TASK DESCRIPTION.
If a line in the records below contains the word "labels", return that line.

RECORDS FOR THIS EXERCISE.
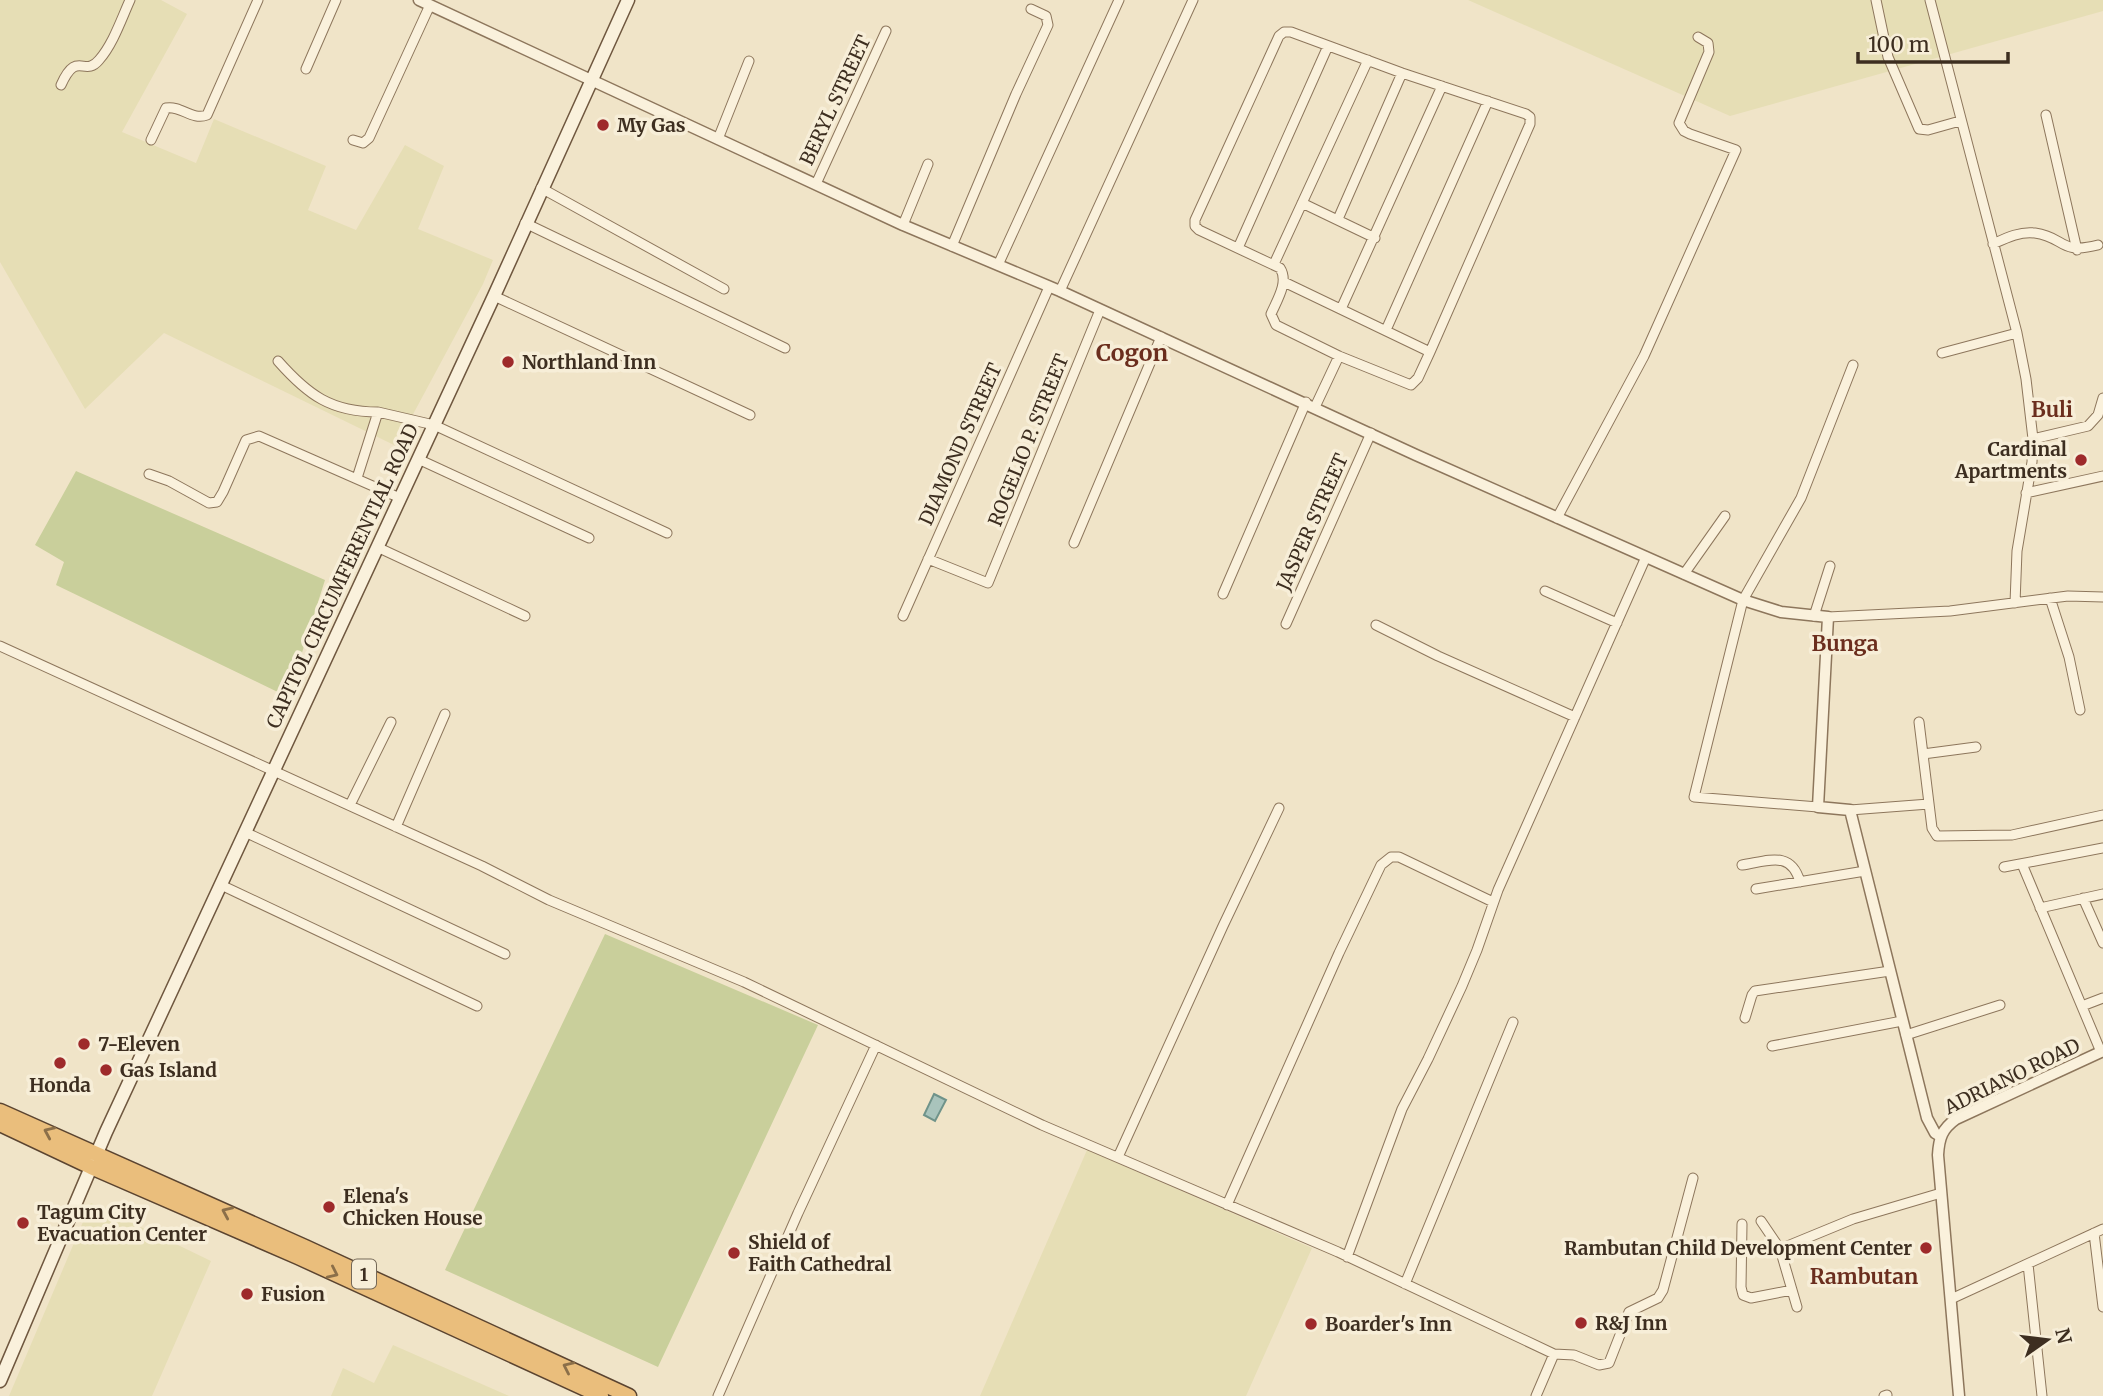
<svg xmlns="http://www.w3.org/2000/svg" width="2103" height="1396" viewBox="0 0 2103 1396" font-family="Merriweather,serif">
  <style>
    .farmland { fill: #e6deb5 }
    .green { fill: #c9cf9b }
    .water { fill: #a9c4bc; stroke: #6f938a; stroke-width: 2 }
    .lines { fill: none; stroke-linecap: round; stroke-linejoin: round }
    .minor-casing { stroke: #8d765c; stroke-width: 11 }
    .tertiary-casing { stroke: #8d765c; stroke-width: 13 }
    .secondary-casing { stroke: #6f573f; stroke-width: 15 }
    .trunk-casing { stroke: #5b4430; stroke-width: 17 }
    .minor { stroke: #faf1dc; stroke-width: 9 }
    .tertiary { stroke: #faf1dc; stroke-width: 10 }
    .secondary { stroke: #faf1dc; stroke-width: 12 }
    .trunk { stroke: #eabe7c; stroke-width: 14 }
    .oneway { stroke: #8b6f49 }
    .poi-dot { fill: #9e2a2b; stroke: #f7eed8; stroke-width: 2.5 }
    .labels { text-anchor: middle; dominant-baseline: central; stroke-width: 7; stroke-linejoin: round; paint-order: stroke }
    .shield { fill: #f7eed8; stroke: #756857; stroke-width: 2 }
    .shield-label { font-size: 18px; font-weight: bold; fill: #3d2e20 }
    .street-label { font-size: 19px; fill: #3d2e20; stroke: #f7eed8 }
    .poi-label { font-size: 19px; font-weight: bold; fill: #3d2e20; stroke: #f7eed8; text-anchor: start }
    .neighbourhood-label { font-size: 21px; font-weight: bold; fill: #6b2e1e; stroke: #f7eed8 }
    .quarter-label { font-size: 23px; font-weight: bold; fill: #6b2e1e; stroke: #f7eed8 }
  </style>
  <rect width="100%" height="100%" fill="#f0e4c8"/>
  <path class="farmland" d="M0,0H161L187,14L122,132L196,163L214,119L326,166L308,210L356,230L405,145L444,166L418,229L493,260L483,284L396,446L164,333L85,409L0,262Z
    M1468,0H2103V11L1730,116Z
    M1087,1150L1312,1248L1246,1396H980Z
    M91,1203L211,1261L152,1396H9Z
    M393,1345L509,1396H331L343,1368L374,1383Z"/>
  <path class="green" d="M76,471L325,580L288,697L56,585L64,562L35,545Z
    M605,934L818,1025L658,1367L445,1270Z"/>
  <path class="water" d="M934,1094L946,1100L935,1121L924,1115Z"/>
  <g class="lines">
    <g class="minor-casing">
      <path id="minor" d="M1876,0L1888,57L1919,129L1928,130L1960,121
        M1930,0L2017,333L2026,379L2033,439L2032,462L2017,551L2015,603
        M1284,32H1291L1402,73L1526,114L1530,117V124L1430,352L1418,378L1411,385L1339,356L1276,325L1271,314C1277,300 1289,282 1280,268L1199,230L1195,226V220L1279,36Z
        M306,69L336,0
        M61,85C77,49 84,78 99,60C113,44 121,20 130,0
        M2046,115L2077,250
        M718,139L749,61
        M151,140L166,108C181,105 192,121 207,115L258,0
        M353,140L363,143L369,138L430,5
        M816,184L886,31
        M541,188L724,289
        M1302,203L1375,238
        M1338,219L1402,73
        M525,223L785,348
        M903,225L928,164
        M1993,244C2006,238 2020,231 2035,233C2065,237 2059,255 2098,245
        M952,246L1016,94L1048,25L1046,16L1031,9
        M1238,248L1328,46
        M1274,264L1368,60
        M998,265L1119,0
        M1284,282L1430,352
        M1060,291L1193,0
        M494,296L750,415
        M1341,309L1442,86
        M1386,330L1488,101
        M1942,353L2017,333
        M278,361C308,395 331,412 378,412L357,478
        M1315,407L1339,356
        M378,412L434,425L667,533
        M2033,439L2088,426L2098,415L2103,398
        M418,459L589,538
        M149,474L169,481L209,503L217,502L223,492L246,440L259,436L400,498
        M2026,493L2103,476
        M1557,518L1644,356L1736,150L1690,134L1684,131L1679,123L1709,52L1708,43L1698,37
        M1074,543L1161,337
        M377,547L525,616
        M928,559L988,583L1100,310
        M1684,574L1725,516
        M1545,591L1617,623
        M1223,594L1306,402
        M2050,598L2069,657L2080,710
        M903,616L1049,287
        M1814,616L1830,566
        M1828,617L1950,611L2068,596L2103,597
        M1286,624L1371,433
        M1376,625L1438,656L1575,717
        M0,646L482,866L549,900L744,982L1042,1125L1338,1252L1554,1354L1536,1396
        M1919,722L1932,828L1937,836L2012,835L2103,815
        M1923,754L1976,747
        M350,805L391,722
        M1818,807L1694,797L1743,600L1801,498L1853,365
        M1850,810L1929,804
        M396,827L445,714
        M245,832L505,954
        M2022,864L2101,1052
        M1742,865C1768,861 1791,850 1800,882
        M2004,867L2103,848
        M221,885L477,1006
        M1756,889L1865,871
        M2083,898L2103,943
        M2040,908L2103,894
        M2082,1006L2103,998
        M1745,1018L1752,995L1755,991L1890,971
        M1906,1035L2000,1005
        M1772,1046L1902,1021
        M1118,1157L1223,926L1279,808
        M1227,1205L1339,953L1381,865L1391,857H1399L1493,902
        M1761,1221L1780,1249L1797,1307
        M1742,1224L1741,1287L1743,1295L1751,1298L1792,1290
        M2094,1233L2103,1307
        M1780,1249L1853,1219L1941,1193
        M1347,1257L1402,1109L1428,1059L1462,986L1477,950L1498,890L1646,557
        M2028,1264L2042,1396
        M1405,1284L1513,1022
        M1951,1299L2103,1229
        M1554,1354L1574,1355L1599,1365L1609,1363L1629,1312L1658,1298L1663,1290L1693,1178
        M718,1396L798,1213L876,1045
        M1884,1396L1887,1395"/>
    </g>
    <g class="tertiary-casing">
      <path id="tertiary" d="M419,0L903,225L1060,291L1416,455L1743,600L1781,612L1828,617L1818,807L1850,810L1927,1118L1935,1133L1940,1136
        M1959,1396L1938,1155C1939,1138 1942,1129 1956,1119L2103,1051"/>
    </g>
    <g class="secondary-casing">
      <path id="secondary" d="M0,1381L106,1132L494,296L628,0"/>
    </g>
    <g class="trunk-casing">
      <path id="trunk" d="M0,1111L305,1247L629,1396
        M0,1124L91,1167L298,1257L601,1396"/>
    </g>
    <use href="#minor" class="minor"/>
    <use href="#tertiary" class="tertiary"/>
    <use href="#secondary" class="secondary"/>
    <use href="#trunk" class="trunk"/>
  </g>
  <defs><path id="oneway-chevron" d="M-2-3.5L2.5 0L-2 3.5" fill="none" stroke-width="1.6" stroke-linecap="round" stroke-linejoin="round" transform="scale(1.75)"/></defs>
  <g class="oneway">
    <use href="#oneway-chevron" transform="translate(49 1132) rotate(-156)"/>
    <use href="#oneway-chevron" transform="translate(227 1212) rotate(-156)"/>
    <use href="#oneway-chevron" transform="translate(333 1273) rotate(25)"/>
    <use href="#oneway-chevron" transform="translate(568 1367) rotate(-155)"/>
  </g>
  <g class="poi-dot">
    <circle cx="603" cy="125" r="7"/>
    <circle cx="508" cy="362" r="7"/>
    <circle cx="2081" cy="460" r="7"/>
    <circle cx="84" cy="1044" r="7"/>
    <circle cx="60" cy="1063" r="7"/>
    <circle cx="106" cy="1070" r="7"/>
    <circle cx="329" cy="1207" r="7"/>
    <circle cx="23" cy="1223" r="7"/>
    <circle cx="1926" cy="1248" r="7"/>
    <circle cx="734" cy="1253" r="7"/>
    <circle cx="247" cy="1294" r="7"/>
    <circle cx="1581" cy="1323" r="7"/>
    <circle cx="1311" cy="1324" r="7"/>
  </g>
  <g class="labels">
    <rect class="shield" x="352" y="1259.5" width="24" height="29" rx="5"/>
    <g class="shield-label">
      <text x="364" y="1274">1</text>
    </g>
    <g class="street-label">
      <text transform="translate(835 100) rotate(-65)">BERYL STREET</text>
      <text transform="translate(1028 440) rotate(-68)">ROGELIO P. STREET</text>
      <text transform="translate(960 444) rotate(-66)">DIAMOND STREET</text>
      <text transform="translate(1312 522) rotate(-66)">JASPER STREET</text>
      <text transform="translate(342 576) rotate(-65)">CAPITOL CIRCUMFERENTIAL ROAD</text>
      <text transform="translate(2012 1076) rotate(-26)">ADRIANO ROAD</text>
    </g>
    <g class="poi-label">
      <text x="617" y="125">My Gas</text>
      <text x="522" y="362">Northland Inn</text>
      <text x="2067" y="449" text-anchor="end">Cardinal<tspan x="2067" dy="22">Apartments</tspan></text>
      <text x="98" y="1044">7-Eleven</text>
      <text x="120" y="1070">Gas Island</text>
      <text x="60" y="1085" text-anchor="middle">Honda</text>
      <text x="343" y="1196">Elena's<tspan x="343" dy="22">Chicken House</tspan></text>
      <text x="37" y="1212">Tagum City<tspan x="37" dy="22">Evacuation Center</tspan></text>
      <text x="748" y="1242">Shield of<tspan x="748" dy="22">Faith Cathedral</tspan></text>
      <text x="1912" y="1248" text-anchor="end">Rambutan Child Development Center</text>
      <text x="261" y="1294">Fusion</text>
      <text x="1595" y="1323">R&amp;J Inn</text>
      <text x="1325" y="1324">Boarder's Inn</text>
    </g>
    <g class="neighbourhood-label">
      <text x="2052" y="409">Buli</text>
      <text x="1845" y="643">Bunga</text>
      <text x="1864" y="1276">Rambutan</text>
    </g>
    <g class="quarter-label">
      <text x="1132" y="352">Cogon</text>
    </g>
  </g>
  <g transform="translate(2047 1340) rotate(76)" stroke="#f7eed8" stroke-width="5" paint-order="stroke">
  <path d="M0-5L12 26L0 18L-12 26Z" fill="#3d2e20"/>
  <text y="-10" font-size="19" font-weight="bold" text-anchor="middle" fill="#3d2e20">N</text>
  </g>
  <path d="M1858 52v10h150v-10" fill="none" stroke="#3d2e20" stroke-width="3.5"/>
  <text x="1868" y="52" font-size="21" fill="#3d2e20" stroke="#f7eed8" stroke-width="5" paint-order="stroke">100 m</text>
</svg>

WRITTEN REPLY.
    .labels { text-anchor: middle; dominant-baseline: central; stroke-width: 7; stroke-linejoin: round; paint-order: stroke }
  <g class="labels">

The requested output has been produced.